Yara neydi? Sadece bedende gördüklerimiz mi?: bi' kesik, kırık, illa kan mı olması gerekiyordu?
Kalp kırıkları da yara değil miydi? Sevdiğini kaybetmek, değer verdiklerin tarafından üzülmek... bunlar yaraların en büyüğü idi bana göre.
En büyüğü ve en yıkıcı olanı aslında. Çünkü bedenindeki yaralar zamanla kabuk bağlar, acısı geçerdi. Belki izi kalırdı ama görmediğin sürece varlığını unutabilirdin.
Peki ya ruhundakiler?
Kalbin kırıldı mı öyle kolay geçmiyor işte.

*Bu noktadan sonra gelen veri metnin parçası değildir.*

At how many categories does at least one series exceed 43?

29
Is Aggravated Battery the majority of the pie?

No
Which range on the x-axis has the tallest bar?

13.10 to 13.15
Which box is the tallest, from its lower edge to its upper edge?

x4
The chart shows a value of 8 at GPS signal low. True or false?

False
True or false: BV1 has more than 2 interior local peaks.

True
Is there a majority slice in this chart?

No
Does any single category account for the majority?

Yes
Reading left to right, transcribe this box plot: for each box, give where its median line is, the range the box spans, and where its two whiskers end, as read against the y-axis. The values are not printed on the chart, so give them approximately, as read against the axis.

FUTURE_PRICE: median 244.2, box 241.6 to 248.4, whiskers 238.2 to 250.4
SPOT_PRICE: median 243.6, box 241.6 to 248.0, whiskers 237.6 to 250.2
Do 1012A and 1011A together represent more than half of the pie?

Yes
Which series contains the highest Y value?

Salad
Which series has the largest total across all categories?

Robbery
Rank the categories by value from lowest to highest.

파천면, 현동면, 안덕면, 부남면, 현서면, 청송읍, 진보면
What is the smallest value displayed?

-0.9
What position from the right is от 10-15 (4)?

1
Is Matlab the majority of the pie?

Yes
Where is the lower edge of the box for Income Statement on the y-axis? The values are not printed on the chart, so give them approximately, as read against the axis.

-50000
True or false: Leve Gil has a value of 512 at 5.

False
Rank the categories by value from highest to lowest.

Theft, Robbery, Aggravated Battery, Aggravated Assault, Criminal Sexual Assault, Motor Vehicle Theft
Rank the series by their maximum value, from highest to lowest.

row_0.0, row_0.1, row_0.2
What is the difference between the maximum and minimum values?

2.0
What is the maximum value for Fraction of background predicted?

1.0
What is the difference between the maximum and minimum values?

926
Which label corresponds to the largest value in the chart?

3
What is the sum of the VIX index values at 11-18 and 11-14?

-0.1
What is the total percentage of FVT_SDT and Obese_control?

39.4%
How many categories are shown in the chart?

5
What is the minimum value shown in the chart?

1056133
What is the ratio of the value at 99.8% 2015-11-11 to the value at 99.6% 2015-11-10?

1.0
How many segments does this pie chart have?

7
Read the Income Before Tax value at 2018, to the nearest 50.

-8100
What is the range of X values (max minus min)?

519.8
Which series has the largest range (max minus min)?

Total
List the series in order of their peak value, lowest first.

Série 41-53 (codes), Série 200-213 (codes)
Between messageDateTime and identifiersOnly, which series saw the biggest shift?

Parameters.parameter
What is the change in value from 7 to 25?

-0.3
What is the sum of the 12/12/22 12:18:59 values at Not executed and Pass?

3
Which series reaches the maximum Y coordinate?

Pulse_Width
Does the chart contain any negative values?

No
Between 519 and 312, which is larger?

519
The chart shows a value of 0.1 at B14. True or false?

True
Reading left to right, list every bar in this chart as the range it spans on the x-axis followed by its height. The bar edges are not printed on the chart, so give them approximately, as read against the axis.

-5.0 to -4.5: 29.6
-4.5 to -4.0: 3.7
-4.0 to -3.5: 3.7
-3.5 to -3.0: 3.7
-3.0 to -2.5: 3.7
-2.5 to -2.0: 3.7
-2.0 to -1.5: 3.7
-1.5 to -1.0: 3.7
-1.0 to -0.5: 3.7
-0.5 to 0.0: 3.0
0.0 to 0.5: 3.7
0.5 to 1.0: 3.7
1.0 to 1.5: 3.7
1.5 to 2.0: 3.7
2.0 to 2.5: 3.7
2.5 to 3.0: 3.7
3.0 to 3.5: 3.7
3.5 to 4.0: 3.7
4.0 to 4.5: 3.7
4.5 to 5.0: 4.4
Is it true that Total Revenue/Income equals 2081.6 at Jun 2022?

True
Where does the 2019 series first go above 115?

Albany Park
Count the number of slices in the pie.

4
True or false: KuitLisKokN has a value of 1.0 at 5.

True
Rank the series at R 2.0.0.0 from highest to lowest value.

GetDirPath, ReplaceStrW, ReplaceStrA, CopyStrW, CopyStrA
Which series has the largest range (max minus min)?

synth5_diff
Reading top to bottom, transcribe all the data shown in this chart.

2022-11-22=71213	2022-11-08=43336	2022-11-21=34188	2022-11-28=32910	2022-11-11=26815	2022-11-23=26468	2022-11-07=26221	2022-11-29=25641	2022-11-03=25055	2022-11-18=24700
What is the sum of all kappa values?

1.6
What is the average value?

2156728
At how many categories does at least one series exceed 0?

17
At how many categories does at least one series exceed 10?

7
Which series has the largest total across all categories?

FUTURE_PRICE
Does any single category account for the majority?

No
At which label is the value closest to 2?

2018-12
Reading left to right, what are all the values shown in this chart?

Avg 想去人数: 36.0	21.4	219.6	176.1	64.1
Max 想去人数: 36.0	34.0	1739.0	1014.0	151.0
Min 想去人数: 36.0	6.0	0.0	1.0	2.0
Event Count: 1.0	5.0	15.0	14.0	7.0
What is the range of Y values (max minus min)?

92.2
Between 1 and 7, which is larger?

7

Sevdiğini kaybettin mi öyle çabuk da unutulamıyor.
Hele en çok ihtiyaç duyduğun zamansa...
Görünmeyen ama en çok zarar veren, öldüren yaraydı ruhuna aldıkların.
Koluma aldığım bıçak yarası çok sızlıyordu, canım inanılmaz yanıyordu ama kalıcı bir zarar vermemişti, mesleğime engel oluşturmayacaktı belki izi biraz da olsa kalacaktı ama bu benim için önemli değildi.
Fakat evde yaşadığım o dakikaları asla ama asla unutamazdım.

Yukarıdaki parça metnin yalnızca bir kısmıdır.